Contro l’isolamento, arriva la ginnastica a domicilio

Aiutare gli anziani a vincere la sedentarietà trasformando il salotto di casa in una palestra: l’iniziativa della Uisp di Trento.
24/06/2014
  • Debora Serra
ginnastica a domicilio

Sono tanti gli anziani che - spesso dopo una malattia, un periodo di depressione o a seguito di una caduta - letteralmente “non si muovono più di casa” e tendono a restare soli: cosa si può fare per loro? A questa domanda prova a dare una risposta l’Unione sport per tutti (Uisp), con un progetto di ginnastica domiciliare pensato per riportare l'anziano alla vita attiva, aiutandolo a svolgere le attività quotidiane perdute a causa di infortuni o per l'avanzare dell'età. Il progetto ha due grandi obiettivi: da un lato il recupero parziale delle capacità di autonomia nelle attività quotidiane, dall’altro l'incremento delle relazioni e delle attività sociali per tutte quelle persone che, pur non essendo affette da particolari patologie, si chiudono in casa perché condizionate da protratta sedentarietà o da una lunga convalescenza.

Dal quartiere al territorio
«Il progetto di ginnastica a domicilio è rivolto agli anziani che rischiano di entrare in un circolo vizioso che li allontanerà sempre di più dalla vita sociale e attiva», sottolinea Tommaso Iori, presidente della Uisp di Trento.
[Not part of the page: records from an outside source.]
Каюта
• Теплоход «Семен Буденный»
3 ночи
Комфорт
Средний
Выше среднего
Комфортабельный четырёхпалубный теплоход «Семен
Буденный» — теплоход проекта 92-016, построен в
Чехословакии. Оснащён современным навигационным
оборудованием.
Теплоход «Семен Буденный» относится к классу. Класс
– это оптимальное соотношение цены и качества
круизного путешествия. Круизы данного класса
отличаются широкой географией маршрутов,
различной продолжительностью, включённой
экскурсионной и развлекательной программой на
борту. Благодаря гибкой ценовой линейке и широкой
Questa iniziativa coinvolge due zone che, per le differenze urbane e sociali, possono essere rappresentative dell’intera realtà territoriale della provincia. «A partire dal 2013 è stata avviata una sperimentazione, mirata all’individuazione degli anziani da inserire nel progetto, nel quartiere di Madonna Bianca e nella frazione di Vigolo Baselga», continua Iori. Madonna Bianca è un rione di Trento ad elevata densità abitativa, caratterizzato dalla presenza di case popolari e relazioni sociali abbastanza atomizzate. Vigolo Baselga presenta invece le caratteristiche tipiche dei paesi trentini: bassa densità abitativa, elevata presenza di anziani e buona rete sociale.

I destinatari del progetto
L’individuazione delle persone da inserire nella sperimentazione ha richiesto la collaborazione di tutti i servizi attivi nel territorio: dai poli sociali del Comune ai Medici di medicina generale, dalle farmacie di quartiere alle cooperative che effettuano la distribuzione dei pasti agli anziani, passando per le segnalazioni e il coinvolgimento di parenti, amici e conoscenti.

I destinatari dell’intervento sono quegli anziani fragili e a rischio, che hanno progressivamente rinunciato a muoversi inducendo cambiamenti sostanziali nel ritmo delle proprie giornate, ora più lente e sedentarie. Si tratta per lo più di persone con deficit funzionali, depresse, che denunciano una perdita di fiducia legata a incidenti o cadute con strascichi psicologici o insicurezze psicofisiche, soggetti soli e che usufruiscono dei servizi di assistenza domiciliare come la consegna della spesa, il pagamento delle bollette e l’accompagnamento.

La palestra in salotto
L’avvio della fase operativa prevede modalità diverse per le due zone scelte: a Madonna Bianca gli anziani si incontrano dentro casa, mentre a Vigolo Baselga le sessioni si svolgono anche fuori. Il progetto prevede l'invio di un operatore esperto (diplomato Isef, laureato in Scienze motorie o abilitato per l’attività motoria degli anziani) a casa dell'anziano da riattivare, accompagnato da una persona di fiducia: un amico, un parente, un assistente sociale, ma anche altri anziani appartenenti ad associazioni territoriali. L’obiettivo è creare contesti collettivi, utilizzando il salotto dell’abitazione come una “mini-palestra” dove fare attività insieme, in piccoli gruppi: si sposa così l’intervento più strettamente fisico con quello di riattivazione sociale. L'operatore propone uno o due incontri settimanali di ginnastica dolce, da svolgere con l'aiuto di piccoli attrezzi, per cercare di ridare all'assistito un minimo di autonomia domestica. Il passo successivo sarà il graduale reinserimento nella vita sociale.

Il progetto, attivo dal 2013, non è che agli inizi del suo percorso. Il prossimo step istituzionale prevede il confronto con i referenti del Comune per avviare la seconda fase, che durerà 18 mesi.